== Segment start ==

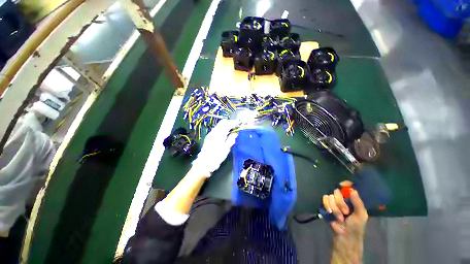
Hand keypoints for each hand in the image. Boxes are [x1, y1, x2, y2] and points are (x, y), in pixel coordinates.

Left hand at [191, 119, 238, 176]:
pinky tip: (225, 133)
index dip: (234, 123)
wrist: (204, 163)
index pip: (227, 124)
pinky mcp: (209, 137)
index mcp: (219, 134)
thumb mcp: (226, 149)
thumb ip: (231, 140)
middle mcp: (214, 132)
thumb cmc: (216, 157)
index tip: (239, 124)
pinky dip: (222, 128)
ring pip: (219, 125)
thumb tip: (235, 133)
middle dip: (230, 122)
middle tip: (236, 126)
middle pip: (222, 122)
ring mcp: (211, 134)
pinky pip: (217, 129)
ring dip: (226, 125)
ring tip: (231, 129)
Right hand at [323, 189, 367, 235]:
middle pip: (337, 191)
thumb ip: (358, 203)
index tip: (342, 185)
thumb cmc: (355, 226)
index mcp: (351, 199)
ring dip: (335, 208)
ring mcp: (333, 201)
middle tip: (345, 212)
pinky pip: (324, 199)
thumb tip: (352, 190)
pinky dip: (327, 206)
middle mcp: (342, 198)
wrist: (344, 235)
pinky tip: (330, 213)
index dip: (344, 184)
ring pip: (330, 196)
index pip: (347, 186)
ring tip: (339, 217)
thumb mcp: (361, 215)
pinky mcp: (326, 204)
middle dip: (340, 203)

== Segment end ==

■ **REQUIRED ACTION**:
Please quote nothing but the lines from the line with "thumb tip: (352, 190)" through the end of the data above, exactly as written, ends included.

■ **PROBLEM SOLUTION**:
thumb tip: (352, 190)
pinky dip: (327, 206)
middle mcp: (342, 198)
wrist: (344, 235)
pinky tip: (330, 213)
index dip: (344, 184)
ring pip: (330, 196)
index pip: (347, 186)
ring tip: (339, 217)
thumb mcp: (361, 215)
pinky mcp: (326, 204)
middle dip: (340, 203)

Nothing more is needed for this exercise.